Microdata Corporation
- Industry: Computers
- Headquarters: Irvine, California, US
- Products: Microdata hardware

= Microdata Corporation =

Minicomputer company in America

Microdata Corporation was an American minicomputer company which created the Reality product line featuring the Pick operating system.

In its history, Microdata
- was taken over by its international distributor CMC Leasings (December 1969),
- which in turn was taken over in 1983 by McDonnell Douglas Corporation (March 1983),
- that division was spun off as McDonnell Douglas Information Systems (1993)
- which became part of Northgate Information Solutions (April 2000).
- which was acquired by NEC in 2018 and rebranded to NEC Software Solutions UK in 2021.

The company was initially formed as a hardware company.

Independently, TRW, in fulfillment of a mid-1960s US government contract to build software to track inventory, developed a database system named Generalized Information Retrieval Language System (GIRLS). As a public domain item, a developer named Richard Pick was free to use it as the basis of a subsequent work, which eventually became the Pick operating system. The initial version was designed
to work on hardware produced by Microdata, which introduced the combination under the name Reality in 1974.

Since the software part of Reality was based on public domain work, Pick considered himself free to develop versions for other systems. A lawsuit followed: the ruling was that both Microdata and Pick could each consider themselves owners of the software.

McDonnell Douglas bought Microdata but eventually sold it off. Meanwhile, Pick revised his software to make it more portable, resulting in many systems able to run what now was called the Pick Operating System.

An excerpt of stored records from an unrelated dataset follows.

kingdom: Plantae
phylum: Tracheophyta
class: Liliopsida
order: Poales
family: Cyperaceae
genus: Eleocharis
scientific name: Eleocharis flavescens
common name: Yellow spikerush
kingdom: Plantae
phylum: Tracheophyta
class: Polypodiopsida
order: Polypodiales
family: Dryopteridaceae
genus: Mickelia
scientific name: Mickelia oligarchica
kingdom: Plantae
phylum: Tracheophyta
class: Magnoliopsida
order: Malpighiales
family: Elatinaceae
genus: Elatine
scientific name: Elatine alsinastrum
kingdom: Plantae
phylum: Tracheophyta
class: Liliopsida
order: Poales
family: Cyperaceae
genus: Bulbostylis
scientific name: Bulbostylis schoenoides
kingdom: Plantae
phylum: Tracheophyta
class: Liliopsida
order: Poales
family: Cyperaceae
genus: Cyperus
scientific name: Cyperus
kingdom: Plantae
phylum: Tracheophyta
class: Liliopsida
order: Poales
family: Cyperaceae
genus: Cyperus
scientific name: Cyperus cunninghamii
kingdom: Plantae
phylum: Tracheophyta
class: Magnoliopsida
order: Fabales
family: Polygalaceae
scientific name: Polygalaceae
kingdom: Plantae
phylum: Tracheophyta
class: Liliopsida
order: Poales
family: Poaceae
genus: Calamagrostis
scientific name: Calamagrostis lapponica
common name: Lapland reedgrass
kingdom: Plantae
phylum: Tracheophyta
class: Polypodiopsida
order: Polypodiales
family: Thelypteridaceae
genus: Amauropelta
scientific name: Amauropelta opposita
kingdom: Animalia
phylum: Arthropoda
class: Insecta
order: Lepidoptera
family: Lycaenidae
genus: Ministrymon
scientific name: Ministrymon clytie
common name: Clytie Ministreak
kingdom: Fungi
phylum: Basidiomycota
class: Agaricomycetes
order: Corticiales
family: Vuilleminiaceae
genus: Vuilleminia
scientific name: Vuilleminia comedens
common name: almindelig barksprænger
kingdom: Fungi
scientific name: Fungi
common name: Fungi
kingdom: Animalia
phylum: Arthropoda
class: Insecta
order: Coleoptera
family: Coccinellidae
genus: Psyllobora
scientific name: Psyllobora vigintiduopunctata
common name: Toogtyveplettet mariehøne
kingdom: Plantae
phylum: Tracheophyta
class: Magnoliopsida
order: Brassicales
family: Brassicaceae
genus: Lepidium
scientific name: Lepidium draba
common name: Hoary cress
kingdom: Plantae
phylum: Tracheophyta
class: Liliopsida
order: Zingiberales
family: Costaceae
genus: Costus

Many implementations followed: Prime Computer's Prime INFORMATION was done as far back as 1979 as a combination of FORTRAN and Assembler.

==Media appearances==
Microdata's headquarters building figures prominently briefly in Godfrey Reggio's 1983 film Koyaanisqatsi.

==ENGLISH (programming language)==
One way of accessing data under some of the Pick implementations had a number of names:
- ENGLISH—The data retrieval language used to produce reports with English-like sentences.
- It was also called by other Pick and Pick-like implementations:
 * RECALL (Ultimate)
 * ACCESS (Pick Systems)
 * INFO/ACCESS (PRIME Information)

==Microdata hardware==
There were 3 computer models offered by Microdata:
- Microdata 800
- Microdata 1600
- Microdata 3200

The original machine was a Microdata 800, an 8-bit microprogrammed computer first made in 1969. This computer was licensed to the French company Intertechnique who sold it in Europe under the name Multi-8. It was particularly in use in nuclear power stations, research applications (such as crystallography and biology) and process control.

The Microdata 1600 was an updated version of the 800 processor (commercialized under the name Multi-4 by Intertechnique).

The original development of Reality was done on the Microdata 800. The first Reality system was based on the 1600 and was sold commercially in 1973. The unique feature of the early Microdata processors was that the microcode was accessible to the user and allowed the creation of custom assembler level instructions. The Reality system design made extensive use of this capability.

The Microdata 3200 was developed in 1974 and was a 16-bit microprogrammed system designed to implement a high level language similar to IBM's PL/I language. It was designed to a more specific purpose, but still retained a great deal of flexibility in the firmware to allow for very complex microprogrammed architectures to be supported.